##### Record excerpts

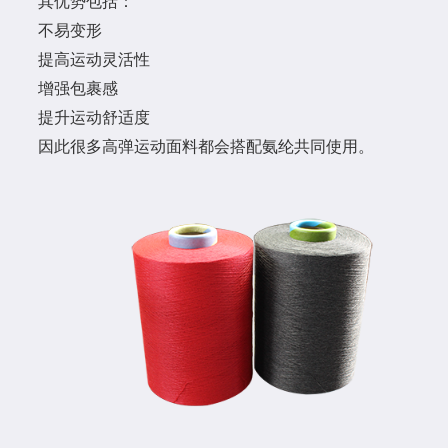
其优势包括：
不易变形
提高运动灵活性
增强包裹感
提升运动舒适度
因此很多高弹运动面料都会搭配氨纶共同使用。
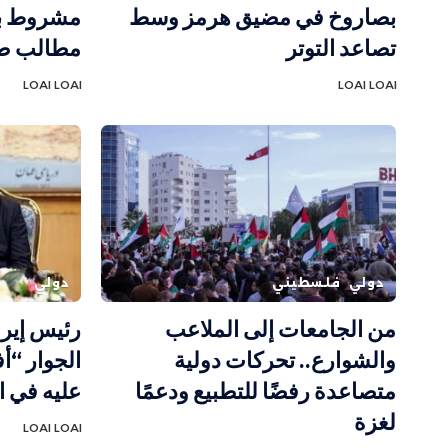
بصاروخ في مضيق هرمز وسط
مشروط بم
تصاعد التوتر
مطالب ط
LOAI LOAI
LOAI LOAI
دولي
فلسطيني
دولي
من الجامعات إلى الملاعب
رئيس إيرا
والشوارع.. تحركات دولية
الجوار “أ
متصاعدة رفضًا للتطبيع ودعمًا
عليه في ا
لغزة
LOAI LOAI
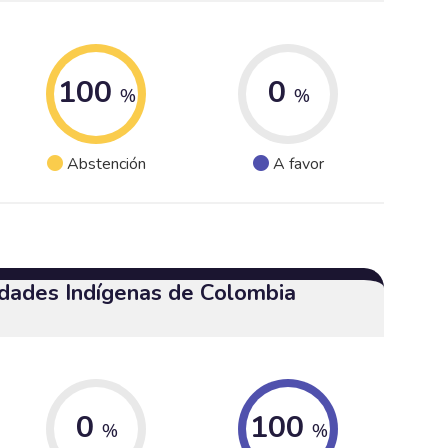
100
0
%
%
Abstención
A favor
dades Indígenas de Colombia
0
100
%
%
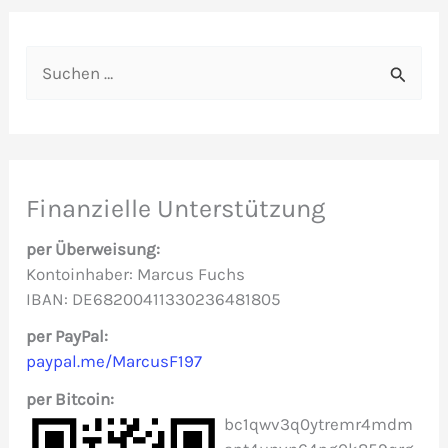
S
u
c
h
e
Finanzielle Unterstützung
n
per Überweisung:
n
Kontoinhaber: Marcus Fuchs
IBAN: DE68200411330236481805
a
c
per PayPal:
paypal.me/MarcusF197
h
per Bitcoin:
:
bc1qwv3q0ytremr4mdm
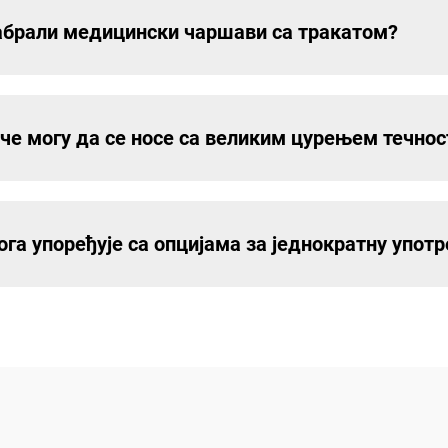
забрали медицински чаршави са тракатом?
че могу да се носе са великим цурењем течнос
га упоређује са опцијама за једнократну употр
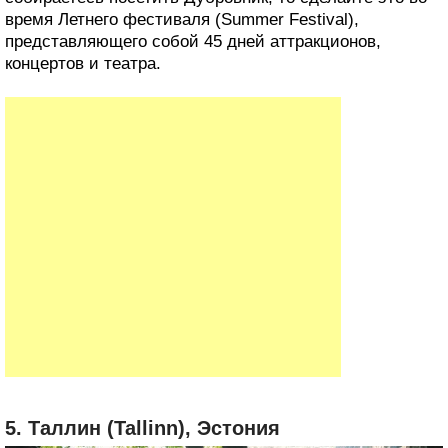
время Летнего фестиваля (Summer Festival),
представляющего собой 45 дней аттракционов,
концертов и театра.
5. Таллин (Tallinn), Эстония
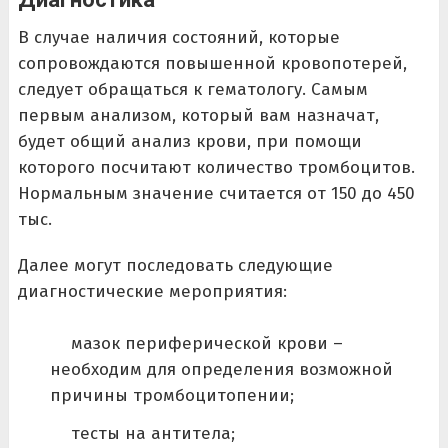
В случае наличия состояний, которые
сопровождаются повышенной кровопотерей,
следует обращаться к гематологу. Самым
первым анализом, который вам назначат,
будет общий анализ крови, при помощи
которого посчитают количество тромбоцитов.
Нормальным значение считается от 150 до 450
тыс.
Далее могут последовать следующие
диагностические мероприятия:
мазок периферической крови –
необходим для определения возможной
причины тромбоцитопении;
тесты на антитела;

##########

Please locate each line in the records above that contains the word "крови" and copy those lines. Case counts.

будет общий анализ крови, при помощи
мазок периферической крови –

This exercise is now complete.